Pathways to STEM: FSU, partners work to improve transitions from 2-year colleges to 4-year universities

FSU transfer students
Prospective transfer students participate in a recent Florida State University forum.

Florida State University is part of a nationwide cohort of institutions that have received an $8.8 million grant from the prestigious Howard Hughes Medical Institute to develop  more inclusive pathways from community college programs to four-year universities.

The award, part of the institute’s Inclusive Excellence 3 initiative (IE3), will fund FSU research on improving relationships between two-year colleges and four-year universities and easing the transfer process, particularly for STEM students.

FSU’s Department of Biological Science — part of the College of Arts and Sciences — has partnered with Tallahassee Community College (TCC) to identify the needs of community college students wishing to transfer to four-year universities and pinpoint specific obstacles they face in that process.

Professor of Biological Science Nora Underwood is one of the program directors for the award, and her work was instrumental in securing funding.

“Community college is an important pathway for students from diverse backgrounds to access the benefits of higher education and to enter STEM fields,” Underwood said. “We were motivated to apply for this grant to increase accessibility to that pathway through collaboration between 2-year and 4-year institutions, making a more holistic effort than just supporting students at one institution. We’re excited that the issue is gaining more attention and that our community has the opportunity to play a role in reducing the barriers to STEM education, both locally and nationally.”

HHMI’s Inclusive Excellence initiative supports institutions as they build their own capacity to foster inclusion for students in the sciences, especially for students who have been historically excluded. In this most recent round, the institute invited finalists from a pre-proposal process to join with other universities to form Learning Community Clusters, or LCCs. This resulted in 104 institutions forming seven LCCs.

FSU’s LCC, the IMPACT STEM Transfer Network, has 15 member universities, including FSU. The $8.8 million will be divided among the institutions to fund their respective parts of the project.

FSU students played a part in the proposal phase of the process and will continue to support the research over the next six years. Penelope Ales, a doctoral student pursuing a degree in ecology and evolution, brings personal experience as a transfer student to her work on the IE3 challenge.

“As a transfer student, my research experience did not begin until near the end of my undergraduate career,” Ales said. “I really loved it, and I think creating the opportunity for transfer students to get those experiences earlier on is important.”

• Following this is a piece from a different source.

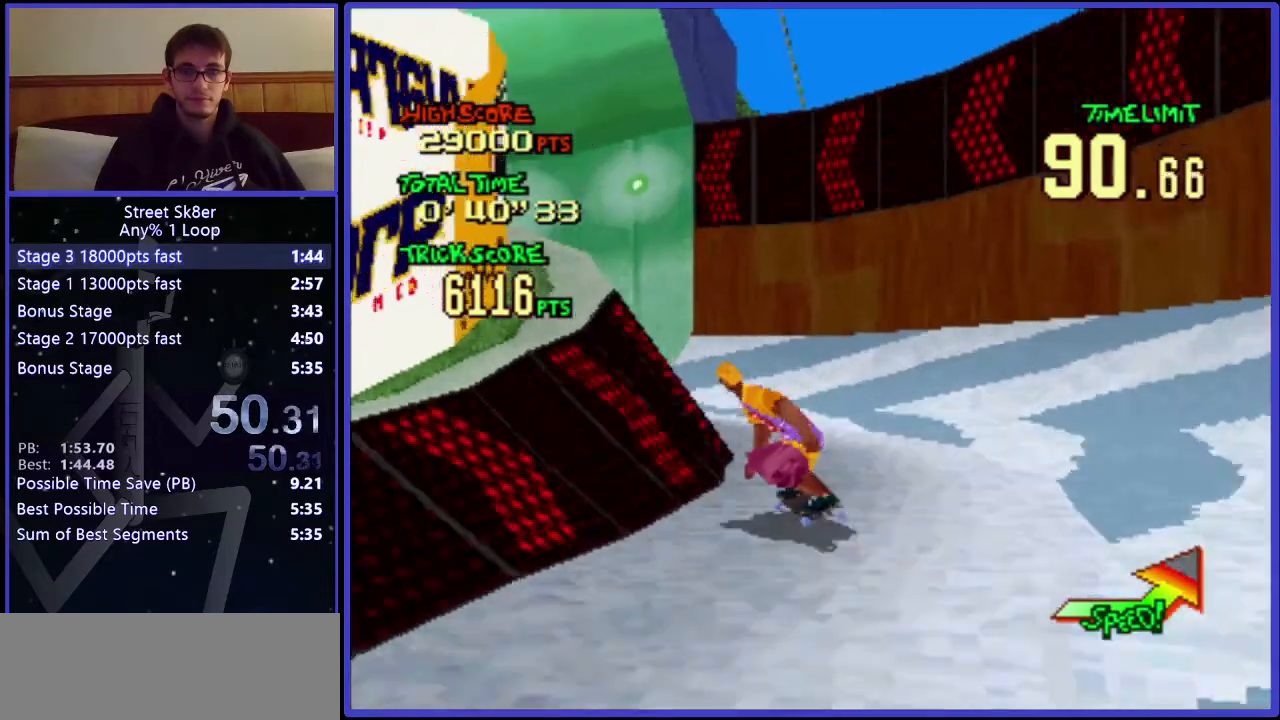
{"keys": ["left", "w"], "events": []}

Underwood and FSU’s LCC have worked closely with TCC to identify the needs of community college students looking to transfer to universities to continue their education and pursue research opportunities.

TCC Professor of Biology David McNutt, a former doctoral student of Underwood’s, helped with the proposal stage of IE3 and will continue to work with FSU on this project.

“What’s been enlightening about this process is seeing that transfer students from TCC are doing very well when they get to FSU,” McNutt said. “In fact, their success rates at FSU after they transfer are very similar to those of students who start at FSU as freshmen. While this is promising, we are realizing there are still barriers preventing TCC students from making it to FSU.”

Though many universities have good resources through the Office of Transfer Student Services, McNutt noticed that many of his students still need a nudge to seek these out. In one of his courses, he gives an assignment that requires students to research admissions resources at FSU and other universities as preparation for an eventual transfer.

Underwood, Ales and McNutt plan to use their research in combination with a variety of initiatives to combat these barriers to successful transfer from community colleges to universities.

“I’m proud that people at FSU and TCC are so dedicated to doing this work,” Underwood said. “At a local level, we want the transfer process to become easier and more effective for students coming from TCC to FSU. On a broader level, we’re excited to be able to inform transfer experiences at different institutions and learn from the other award recipients.”